He pulled out of the parking lot and headed toward the Capitol, the dome almost invisible against a backdrop of cold gray clouds.
Parked on Eighth Street in the 240Z, Nguyen Vien and Tung Quan were watching the parade of gaily dressed men and women walk up and down the sidewalks. Vien was a mess, with his arm bandaged and splinted and his skin pale from the blood he’d lost in the explosion. Quan had a small bandage on the bullet wound in his shoulder, but otherwise he had recovered – at least physically.
Emotionally, his failure had blossomed into an almost uncontrollable rage fueled by the contempt he thought that the courier had shown by letting him live. He wanted the motorcyclist dead and, preferably, only after a long period of significant pain.
First, they had to find him. The last time they saw the courier was here on 8th Street, so they were going to sit here until they spotted him again. They smoked cigarettes and made crude comments about all the women passing by.

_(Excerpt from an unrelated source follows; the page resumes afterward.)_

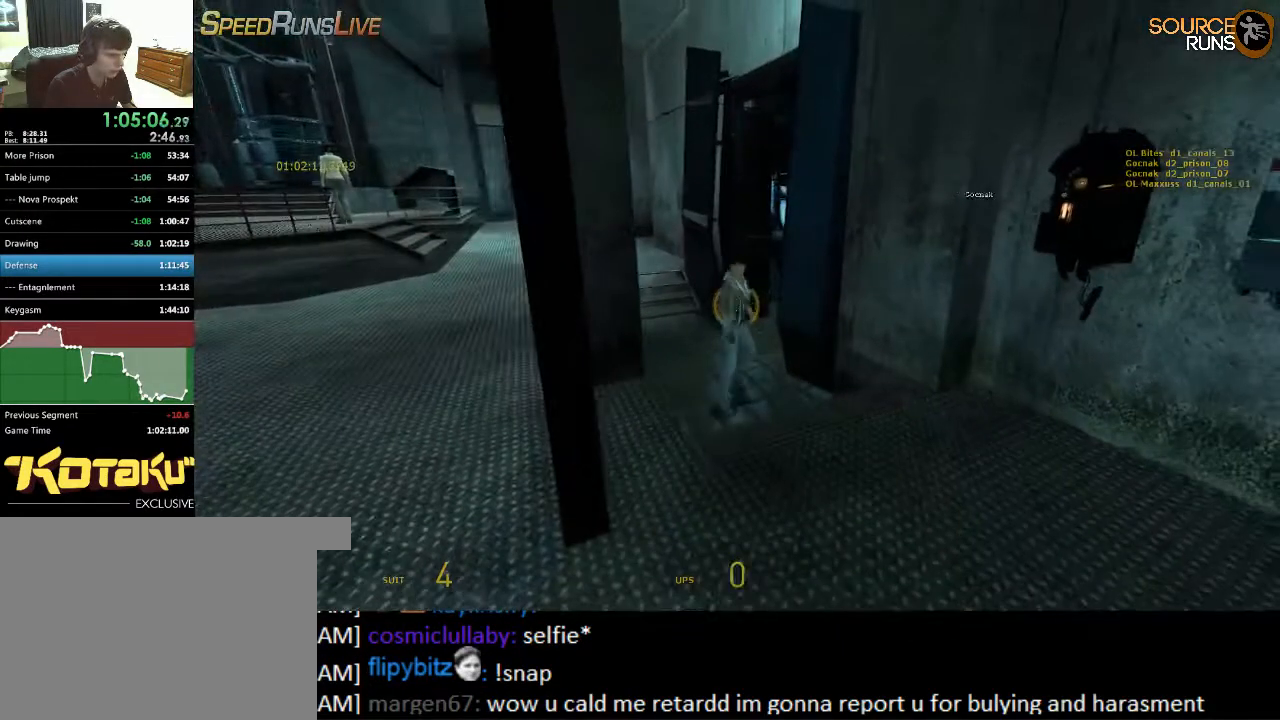
{"keys": [], "mouse": [], "events": []}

A block behind them, Mrs Jin was sitting in the front window of a Chinese restaurant watching them – and the rest of the street. The owner of the restaurant owed her money, so there had been no trouble getting the right seat, and no questions about why she was blocking their best table without ordering anything but a pot of tea.

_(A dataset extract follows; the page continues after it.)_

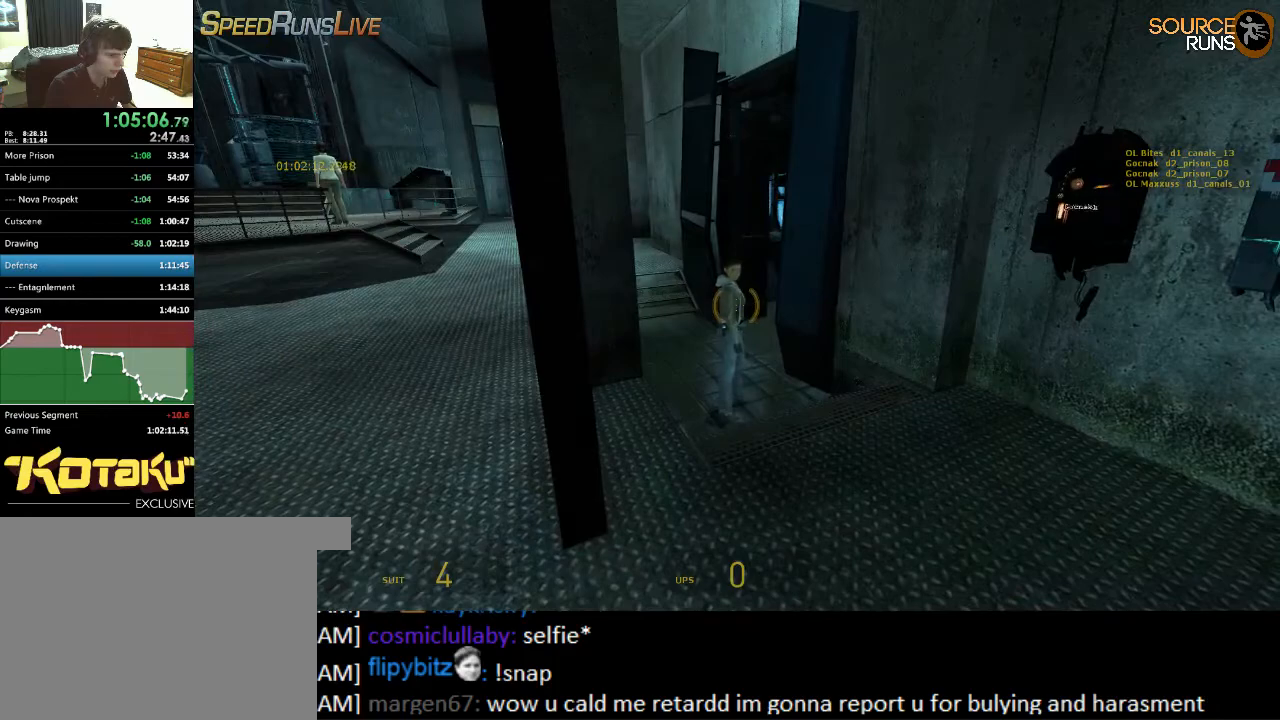
{"keys": [], "mouse": [], "events": []}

At the moment, she was wondering if she should have kept the two Vietnamese men on the job. They had done badly – shamed her in front of the man she wanted most to impress. However, it was difficult to find good people in Washington. Certainly, there were many killers, but the young black men were bad about taking orders and terrible about keeping quiet afterward. No, it was better to give Vien and Quan a chance to redeem themselves.
She scanned the street again, watching the young men in leather and denim meet and mingle. She wondered how they could be so free right here in the nation’s capital, especially when the White House had practically declared open war on men who loved men. Just last month, she had been paid to follow a newspaper reporter for days with orders to prove he was homosexual. She knew that the search was fruitless on the first evening when she saw how his wife and children greeted him. That didn’t stop her from completing the job – political money was just as good as anyone else’s, she thought.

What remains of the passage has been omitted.